• _EXERCISE AIM_: Omit all pictures, then retype exactly the lines from the one that contains "right knee: (312, 358)" through the end of the listing.

• _TASK MATERIAL_:
=== Section Start ===

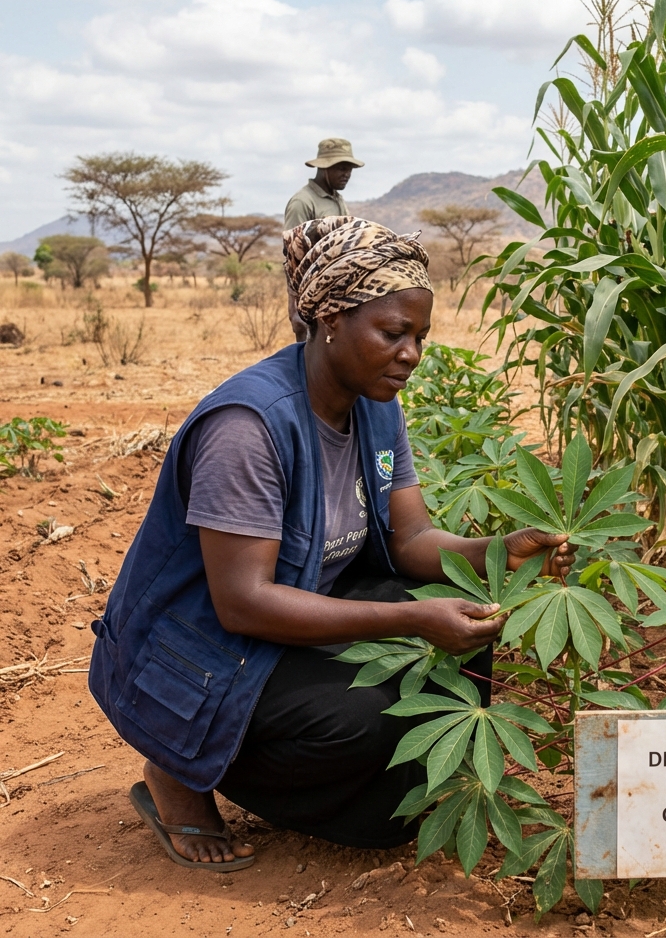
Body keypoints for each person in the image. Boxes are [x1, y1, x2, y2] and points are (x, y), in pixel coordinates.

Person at [88, 215, 576, 872]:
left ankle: (402, 794)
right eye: (393, 334)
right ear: (331, 318)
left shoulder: (375, 402)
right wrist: (410, 619)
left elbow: (414, 539)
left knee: (463, 627)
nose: (411, 354)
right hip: (204, 650)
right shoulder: (248, 428)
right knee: (365, 721)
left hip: (301, 604)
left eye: (419, 337)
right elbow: (243, 603)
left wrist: (500, 549)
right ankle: (179, 768)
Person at [284, 138, 364, 341]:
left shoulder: (337, 199)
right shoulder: (302, 202)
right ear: (324, 168)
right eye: (341, 168)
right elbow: (292, 256)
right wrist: (295, 308)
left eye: (350, 169)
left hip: (334, 291)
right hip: (310, 296)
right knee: (312, 358)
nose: (347, 174)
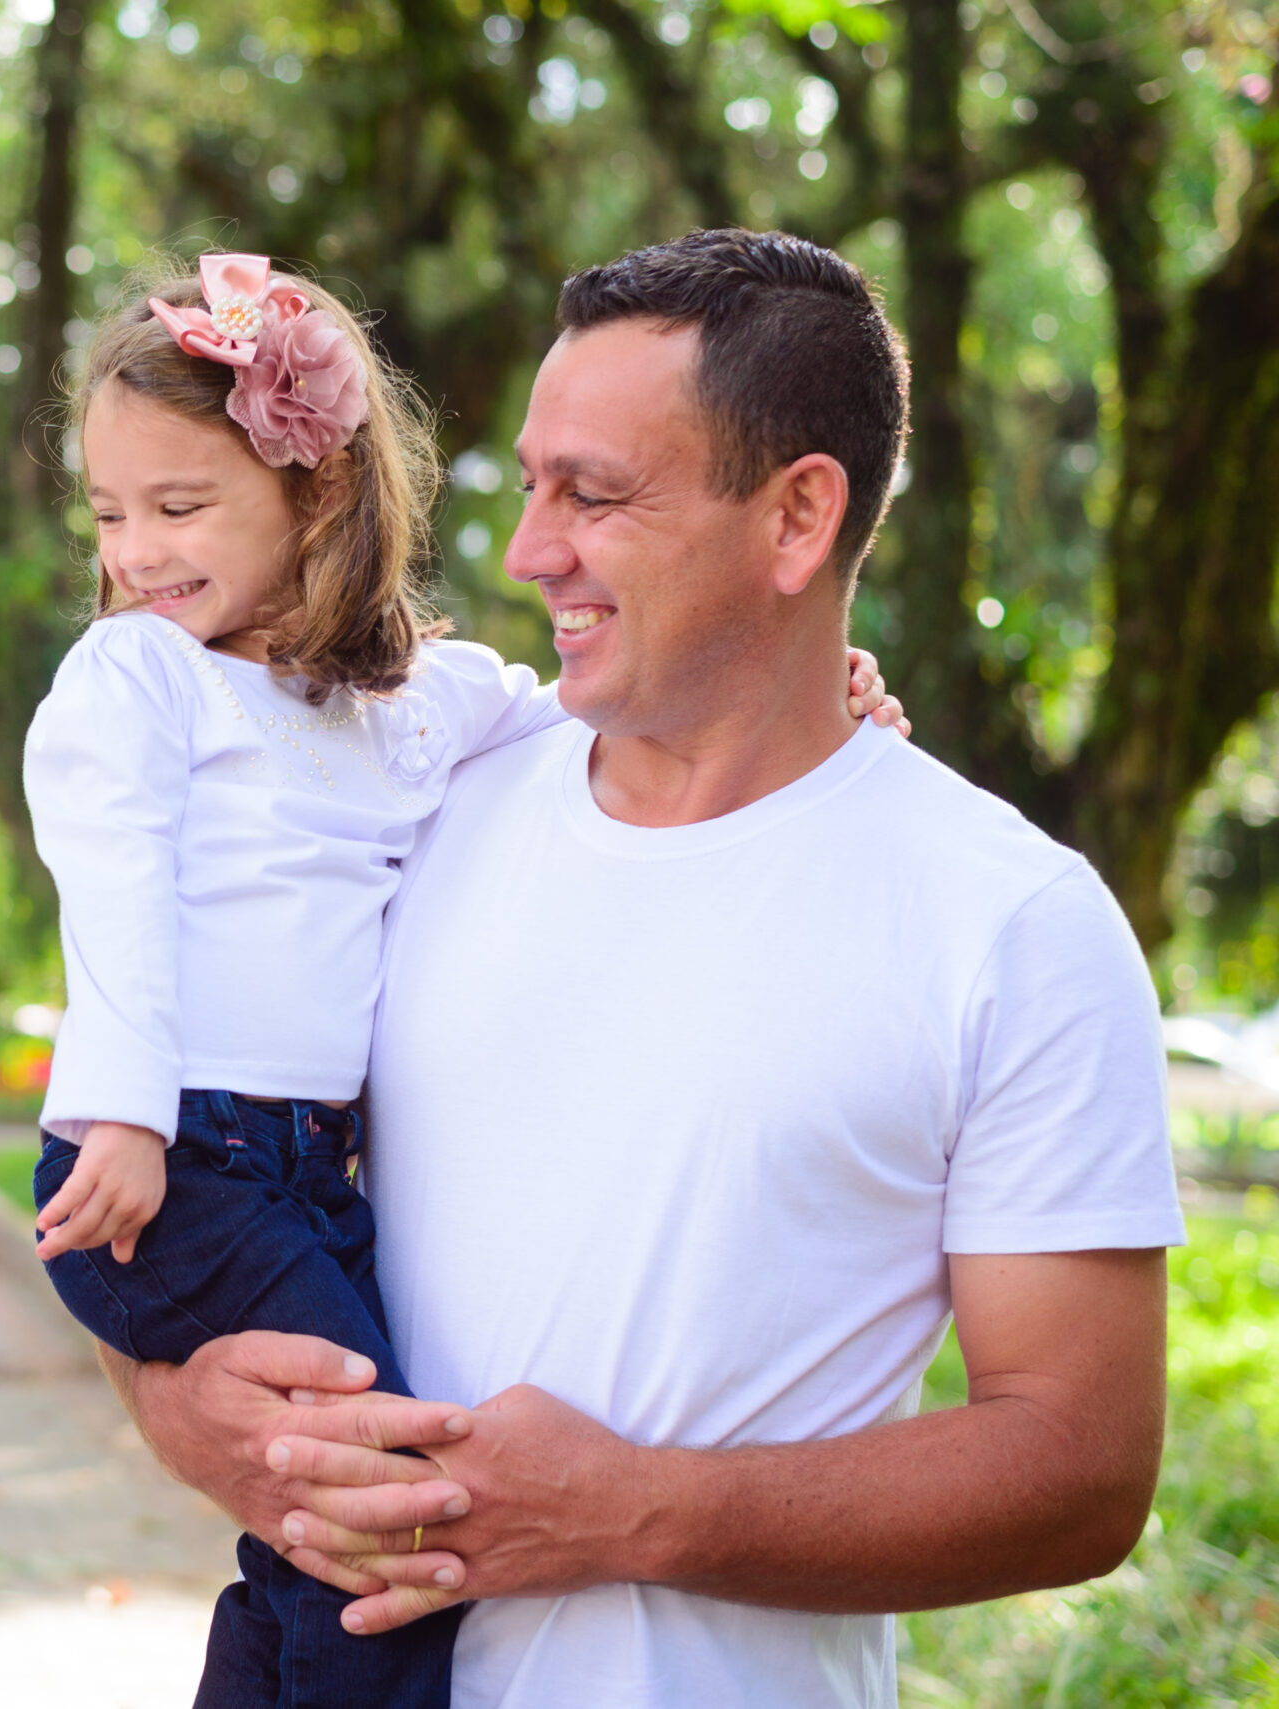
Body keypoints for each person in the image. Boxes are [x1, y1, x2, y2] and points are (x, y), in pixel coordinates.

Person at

=== Section End ===

• _OUTPUT OF THE TASK_:
right knee: (312, 358)
nose: (347, 174)
Body keypoints for each person in the image. Boxes are [x1, y1, x2, y2] and points are (x, y), in pixel coordinates.

Person at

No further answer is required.